Une grande partie de cela provient de la pure beauté physique. La science de la course sur route s'est rarement mêlée aussi parfaitement à l'art de la course sur route. Mais une grande partie de l'adoration découle également de ce que cette voiture a accompli pour son entreprise et pour sa nation.


© 2007 Jaguar Cars et Wieck Media Services, Inc.
La voluptueuse Jaguar D-Type était la quintessence
de voiture de route en tant que coureur.

Avec trois victoires consécutives aux LeMans - en 1955, 1956 et 1957 - la Jaguar D-Type a clairement démontré la maîtrise de Jaguar sur son sujet de prédilection: la très haute technologie impliquée dans la construction d'automobiles à très hautes performances.
Curieusement, c'était une démonstration que l'entreprise n'avait vraiment pas à faire
faire.

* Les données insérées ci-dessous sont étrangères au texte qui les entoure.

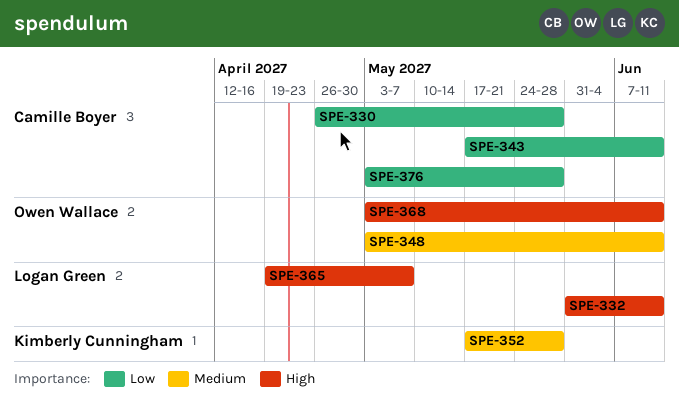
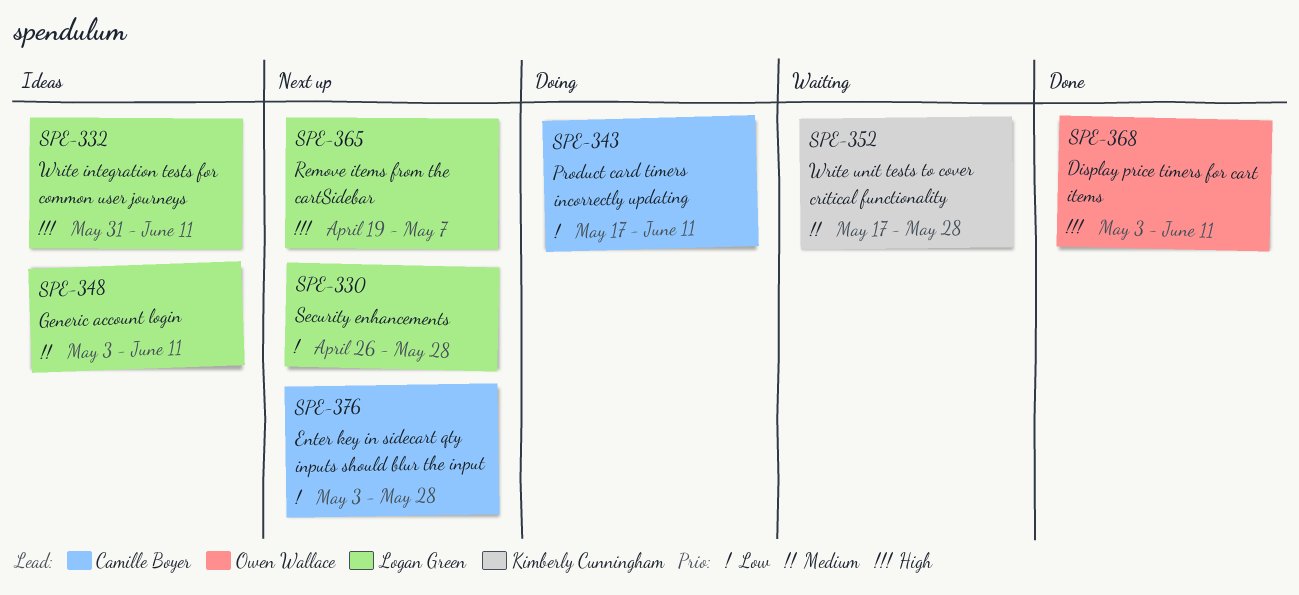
SPE-330, owner: Camille Boyer -> Logan Green
SPE-348, owner: Owen Wallace -> Logan Green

Car selon toutes les mesures objectives, Jaguar n'avait pas besoin de construire le D-Type.
Le matin du lundi 15 juin 1953, Jaguar Cars a ouvert ses portes en tant que constructeur automobile qui venait de remporter les 24 heures de course d'endurance de voitures de sport LeMans pour la deuxième fois en trois tentatives sérieuses..
Cette victoire des coureurs sportifs Jaguar C-Type élégants, vert foncé et freinés à disque avait été particulièrement convaincante. La publicité a été intense, favorable et a atteint le monde entier. Tout le personnel de Jaguar a dû arriver ce matin-là le dos un peu plus droit, sachant que leur marque occupait une place sûre dans les estimations de ses propriétaires et dans l'histoire de l'automobile. Même la reine d'Angleterre avait envoyé des félicitations.
Certains constructeurs automobiles pourraient bien s'y être arrêtés. Que pourrait-on prouver de plus en retournant aux LeMans en 1954? Rien, sûrement, qui valait le risque d'une perte annulant tout le bien réalisé jusqu'à présent.
Le retrait aurait pu être une simple question d'un communiqué de presse marmonnant quelque chose sur la nécessité de se concentrer sur la gamme de voitures particulières et d'y appliquer les leçons techniques apprises en course pour le bien des fidèles clients de l'entreprise..
Mais pas Jaguar, pas maintenant. L'entreprise était trop lancée, avait trop de problèmes importants et intéressants à résoudre, et s'amusait simplement trop. Eh bien, le nom même était devenu synonyme de haute performance. Après tout, Jaguar venait de gagner deux sur trois. Arrêter de courir? Impossible.
Et en fait, le travail vers une nouvelle compétition Jaguar était déjà bien avancé, l'aérodynamique étant un champ d'investigation de premier ordre..
Alors que le "droop-snoot" à faible traînée avait été un échec en 1952, incitant le corps C-Type original à être réadopté pour 1953, l'ingénieur en chef William Heynes et l'aérodynamicien Malcolm Sayer n'avaient pas perdu l'intérêt pour la rationalisation. Ils ne pouvaient pas non plus se le permettre. LeMans était la pièce maîtresse du programme de course de Jaguar, et il a placé une prime sur la vitesse de pointe.
Sur le circuit de 8,38 milles alors en service, la ligne droite connue sous le nom de Mulsanne pour les Anglais (Les Hunaudieres pour les Français) était un seul coup d'accélérateur grand ouvert de 3 1/2 milles de long. La valeur d'un «bon aéro» y était à la fois évidente et substantielle. Si une voiture pouvait aller juste quelques kilomètres à l'heure plus vite, le temps qu'elle passait sur celle-ci serait tout de suite réduit de secondes entières. Ce serait un avantage considérable par rapport aux voitures rivales, qui devraient vraiment gratter pour rattraper le temps restant sur les 58% restants de chaque tour..
«Haute vitesse» en 1953 signifiait quelque chose au-dessus de 150 mph. Avant de surchauffer, le "droop-snoot" s'était montré capable d'environ 152 mi / h le long de la ligne droite de Mulsanne, quelque huit mi / h de mieux que la voiture de 1951 d'une puissance presque identique..
En 1953, il avait fallu beaucoup plus de muscle pour pousser le corps d'origine réadopté C à un maximum de 148,8 mph. La rationalisation était la voie à suivre, et Jaguar montrerait au monde avec le D-Type.